Repeat the whole listing, keeping every word and every line intact.

(Source material)

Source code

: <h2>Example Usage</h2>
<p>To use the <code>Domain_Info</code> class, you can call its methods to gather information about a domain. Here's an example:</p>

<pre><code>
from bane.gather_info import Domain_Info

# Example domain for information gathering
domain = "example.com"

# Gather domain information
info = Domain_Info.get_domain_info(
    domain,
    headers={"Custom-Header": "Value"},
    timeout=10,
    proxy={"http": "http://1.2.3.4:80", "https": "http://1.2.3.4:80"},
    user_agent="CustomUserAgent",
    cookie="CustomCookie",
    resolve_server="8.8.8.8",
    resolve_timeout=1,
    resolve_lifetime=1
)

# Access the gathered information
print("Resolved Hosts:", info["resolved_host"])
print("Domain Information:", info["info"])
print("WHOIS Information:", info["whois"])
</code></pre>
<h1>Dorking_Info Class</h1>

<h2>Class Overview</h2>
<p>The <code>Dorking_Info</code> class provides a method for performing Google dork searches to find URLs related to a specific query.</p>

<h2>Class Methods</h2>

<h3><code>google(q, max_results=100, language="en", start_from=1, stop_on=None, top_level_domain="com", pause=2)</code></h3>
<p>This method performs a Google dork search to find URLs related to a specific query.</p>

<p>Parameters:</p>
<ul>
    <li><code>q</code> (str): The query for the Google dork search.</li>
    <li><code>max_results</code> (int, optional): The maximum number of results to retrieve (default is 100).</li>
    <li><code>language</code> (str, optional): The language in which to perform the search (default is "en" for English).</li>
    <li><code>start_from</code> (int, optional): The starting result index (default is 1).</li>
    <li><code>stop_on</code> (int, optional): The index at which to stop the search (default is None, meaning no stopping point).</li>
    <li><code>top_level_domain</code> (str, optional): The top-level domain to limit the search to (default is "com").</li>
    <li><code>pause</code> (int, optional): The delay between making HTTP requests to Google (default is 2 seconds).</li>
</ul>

(End Source material)

**Completed exercise**
Source code

: <h2>Example Usage</h2>
<p>To use the <code>Domain_Info</code> class, you can call its methods to gather information about a domain. Here's an example:</p>

<pre><code>
from bane.gather_info import Domain_Info

# Example domain for information gathering
domain = "example.com"

# Gather domain information
info = Domain_Info.get_domain_info(
    domain,
    headers={"Custom-Header": "Value"},
    timeout=10,
    proxy={"http": "http://1.2.3.4:80", "https": "http://1.2.3.4:80"},
    user_agent="CustomUserAgent",
    cookie="CustomCookie",
    resolve_server="8.8.8.8",
    resolve_timeout=1,
    resolve_lifetime=1
)

# Access the gathered information
print("Resolved Hosts:", info["resolved_host"])
print("Domain Information:", info["info"])
print("WHOIS Information:", info["whois"])
</code></pre>
<h1>Dorking_Info Class</h1>

<h2>Class Overview</h2>
<p>The <code>Dorking_Info</code> class provides a method for performing Google dork searches to find URLs related to a specific query.</p>

<h2>Class Methods</h2>

<h3><code>google(q, max_results=100, language="en", start_from=1, stop_on=None, top_level_domain="com", pause=2)</code></h3>
<p>This method performs a Google dork search to find URLs related to a specific query.</p>

<p>Parameters:</p>
<ul>
    <li><code>q</code> (str): The query for the Google dork search.</li>
    <li><code>max_results</code> (int, optional): The maximum number of results to retrieve (default is 100).</li>
    <li><code>language</code> (str, optional): The language in which to perform the search (default is "en" for English).</li>
    <li><code>start_from</code> (int, optional): The starting result index (default is 1).</li>
    <li><code>stop_on</code> (int, optional): The index at which to stop the search (default is None, meaning no stopping point).</li>
    <li><code>top_level_domain</code> (str, optional): The top-level domain to limit the search to (default is "com").</li>
    <li><code>pause</code> (int, optional): The delay between making HTTP requests to Google (default is 2 seconds).</li>
</ul>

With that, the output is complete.